Dass die Ampel um SPD, FDP und Grüne um den Haushalt streitet ist mittlerweile nichts Neues mehr. Vor allem nicht, wenn man weiß, dass es vor Jahrzehnten schon mal sehr ähnlich aussah.
Ludwig Erhard ist den Deutschen als Begründer der sozialen Marktwirtschaft in guter, als Bundeskanzler in eher schwacher Erinnerung. Erhard folgte 1963 Konrad Adenauer, was einfacher klingt, als es war, weil Adenauer ihn gern als Kanzler verhindert hätte. Wer etwas Grundsätzliches lernen will über politische Mechanismen, Macht und Härte, dem sei das Buch von Daniel Koerfer über diese Fehde empfohlen.

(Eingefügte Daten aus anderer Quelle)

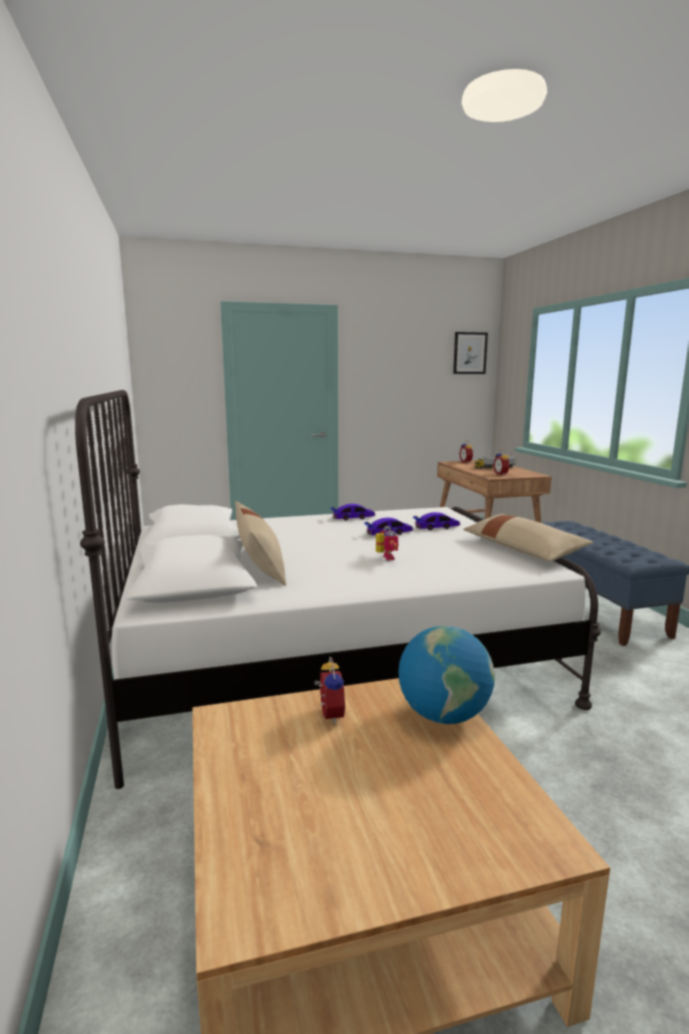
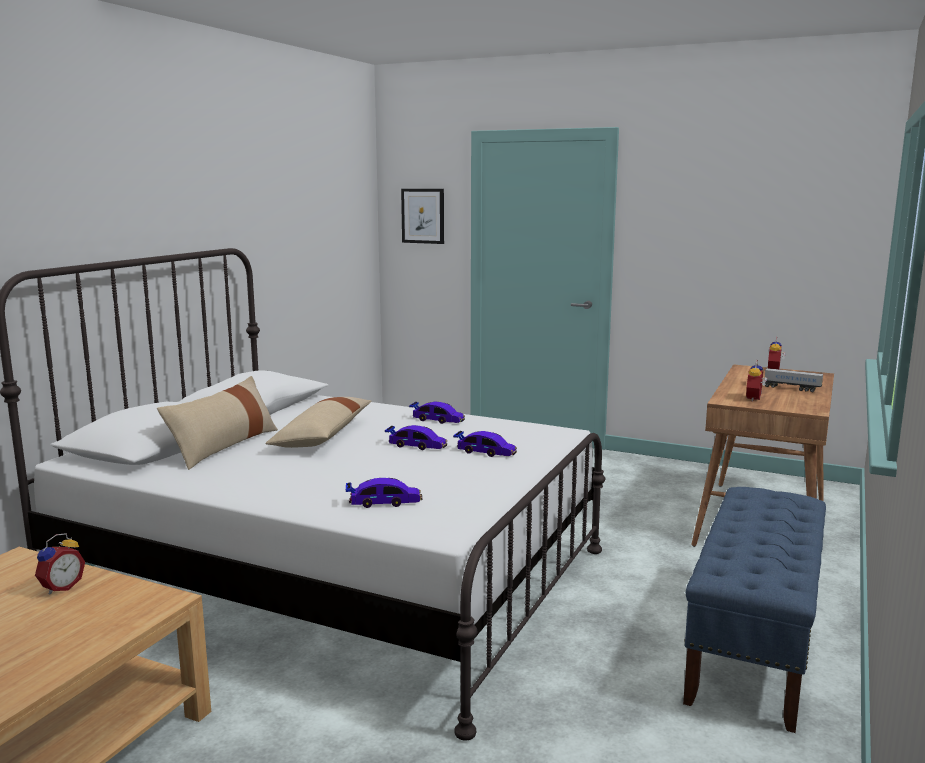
camera: 40 degrees right, 0 degrees up
toy robot [376,526,398,560] -> none
globe [398,626,495,724] -> none
picture [453,332,488,374] -> picture moved to [401,189,444,244]
beige pillow [463,514,593,561] -> beige pillow moved to [265,397,371,448]
none -> toy car [346,478,423,508]

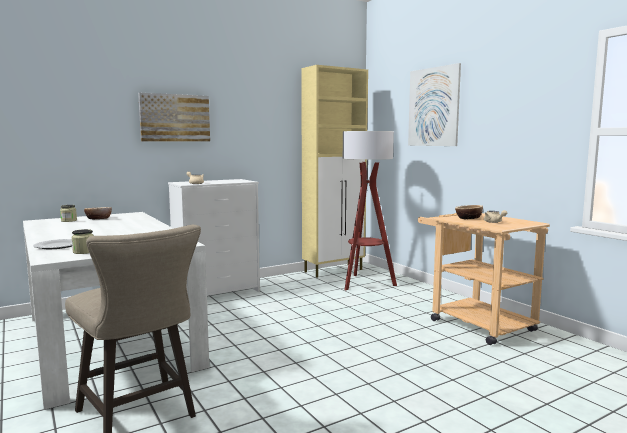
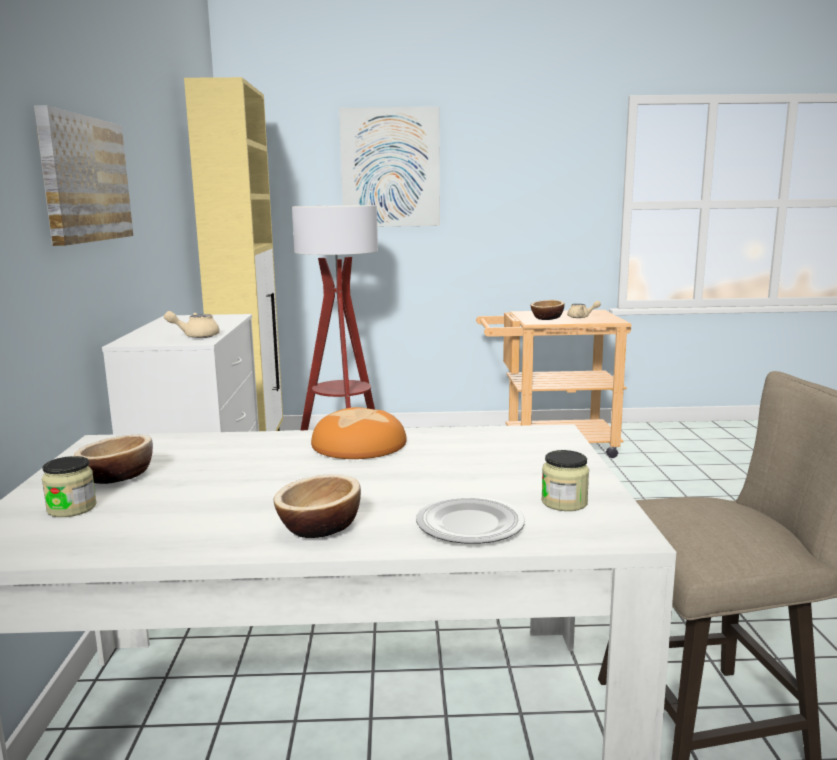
camera: 60 degrees left, 5 degrees up
none -> bowl [274,474,361,538]
none -> bread [311,407,407,459]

"Kampf ums Kanzleramt" enthält eine meiner politischen Lieblingsanekdoten. Sie handelt von der Beschwerde eines CDU-Abgeordneten an die Adresse Adenauers, die Unionsfraktion wolle nicht wie Stimmvieh behandelt werden und zu den Entscheidungen des Kanzlers bloß noch Ja und Amen sagen. Worauf Adenauer dem Abgeordneten entgegenkam: "Es genügt, wenn Sie Ja sagen."
Doch zurück zu Ludwig Erhard. Obwohl er 1965 für CDU und CSU die Bundestagswahl mit einem Ergebnis (47,6 Prozent) gewann, das Union und SPD heute sogar gemeinsam nur mit Ach und Krach erzielen würden, regierte Erhard insgesamt nur drei Jahre. 1966 verließ ihn sein Koalitionspartner – und Sie werden gleich verstehen, warum das auch mit Blick auf die Gegenwart eine interessante Geschichte ist.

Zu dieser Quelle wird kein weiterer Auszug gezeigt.